= Medical outsourcing =

Business practice in medicine

Medical outsourcing is a business process used by organizations like hospitals, nursing homes, and healthcare provider practices to obtain physician, nursing, healthcare technician, or other services in a managed services model.

==Physicians==
Outsourcing of emergency department physicians, as well as radiologists and anesthesiologists in operating rooms, grew rapidly in the United States in the 2000s due a combination of several economic forces, and medical staffing companies developed niche expertise in various medical specialties. Since 2008 a number of Swedish hospitals have used teleradiology services to outsource their emergency night-time radiology to Australia where daytime staff cover Swedish nighttime patients.

Physician outsourcing has led to an increase in the number of people who received catastrophically large medical bills due to the outsourced physicians billing at out of network rates. A doctor in Tampa Bay claimed in 2015 that an emergency department she was staffing while working for a division of Envision Healthcare had chronically purchased the services of too few doctors, leading to excessive waiting times there.

==Nurses==
Some organizations have used outsourcing through nursing agencies or other medical staffing agencies to deal with the nursing shortage and as a way to save money.

==Management functions==
Some small practices have outsourced business functions to management services organizations.

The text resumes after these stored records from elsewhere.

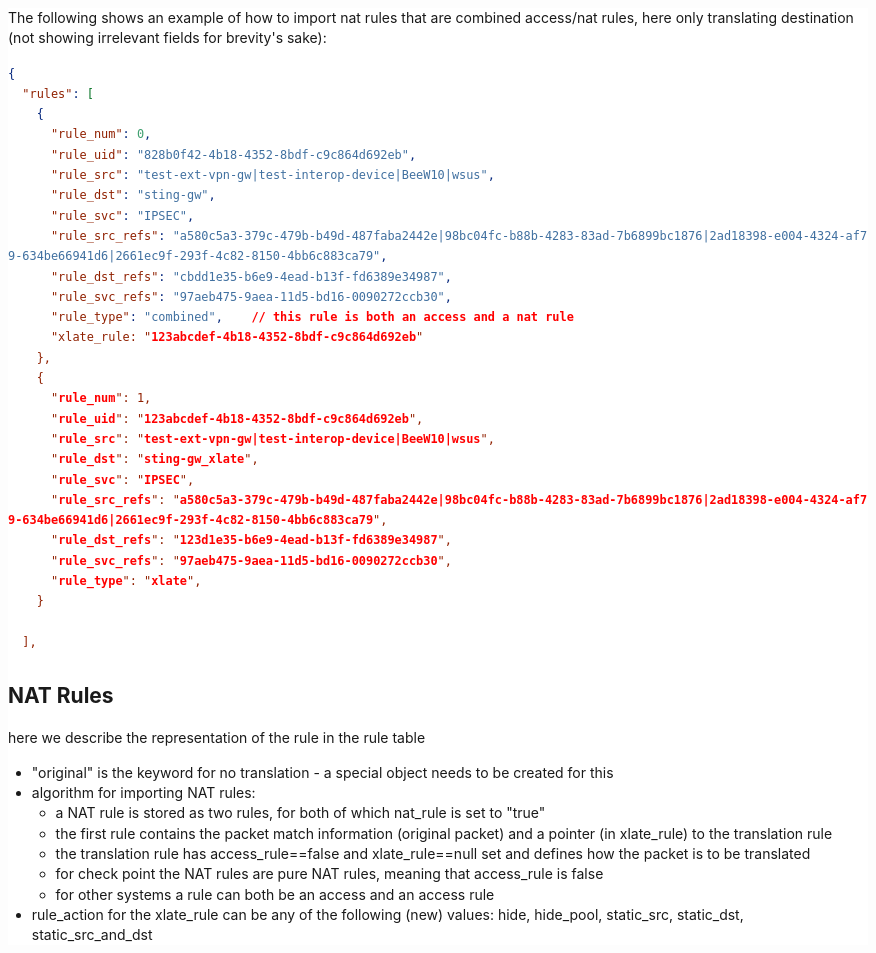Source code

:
 ```json
```

The following shows an example of how to import nat rules that are combined access/nat rules, here only translating destination (not showing irrelevant fields for brevity's sake):

```json
{
  "rules": [
    {
      "rule_num": 0,
      "rule_uid": "828b0f42-4b18-4352-8bdf-c9c864d692eb",
      "rule_src": "test-ext-vpn-gw|test-interop-device|BeeW10|wsus",
      "rule_dst": "sting-gw",
      "rule_svc": "IPSEC",
      "rule_src_refs": "a580c5a3-379c-479b-b49d-487faba2442e|98bc04fc-b88b-4283-83ad-7b6899bc1876|2ad18398-e004-4324-af79-634be66941d6|2661ec9f-293f-4c82-8150-4bb6c883ca79",
      "rule_dst_refs": "cbdd1e35-b6e9-4ead-b13f-fd6389e34987",
      "rule_svc_refs": "97aeb475-9aea-11d5-bd16-0090272ccb30",
      "rule_type": "combined",    // this rule is both an access and a nat rule
      "xlate_rule: "123abcdef-4b18-4352-8bdf-c9c864d692eb"
    },
    {
      "rule_num": 1,
      "rule_uid": "123abcdef-4b18-4352-8bdf-c9c864d692eb",
      "rule_src": "test-ext-vpn-gw|test-interop-device|BeeW10|wsus",
      "rule_dst": "sting-gw_xlate",
      "rule_svc": "IPSEC",
      "rule_src_refs": "a580c5a3-379c-479b-b49d-487faba2442e|98bc04fc-b88b-4283-83ad-7b6899bc1876|2ad18398-e004-4324-af79-634be66941d6|2661ec9f-293f-4c82-8150-4bb6c883ca79",
      "rule_dst_refs": "123d1e35-b6e9-4ead-b13f-fd6389e34987",
      "rule_svc_refs": "97aeb475-9aea-11d5-bd16-0090272ccb30",
      "rule_type": "xlate",
    }

  ],
  ```


## NAT Rules

here we describe the representation of the rule in the rule table

- "original" is the keyword for no translation - a special object needs to be created for this
- algorithm for importing NAT rules: 
  - a NAT rule is stored as two rules, for both of which nat_rule is set to "true"
  - the first rule contains the packet match information (original packet) and a pointer (in xlate_rule) to the translation rule
  - the translation rule has access_rule==false and xlate_rule==null set and defines how the packet is to be translated
  - for check point the NAT rules are pure NAT rules, meaning that access_rule is false
  - for other systems a rule can both be an access and an access rule
- rule_action for the xlate_rule can be any of the following (new) values: hide, hide_pool, static_src, static_dst, static_src_and_dst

Hospitals and medical centers also outsource revenue cycle management functions and real estate management.

==Medical tourism==
People needing or wanting healthcare sometimes make decisions to seek care in a different jurisdiction; the decision may be based on lack of quality, availability, or legality in the person's home jurisdiction, or it may be a business decision based on the cost of acquiring the care. This form of medical outsourcing on the consumer side is generally called medical tourism.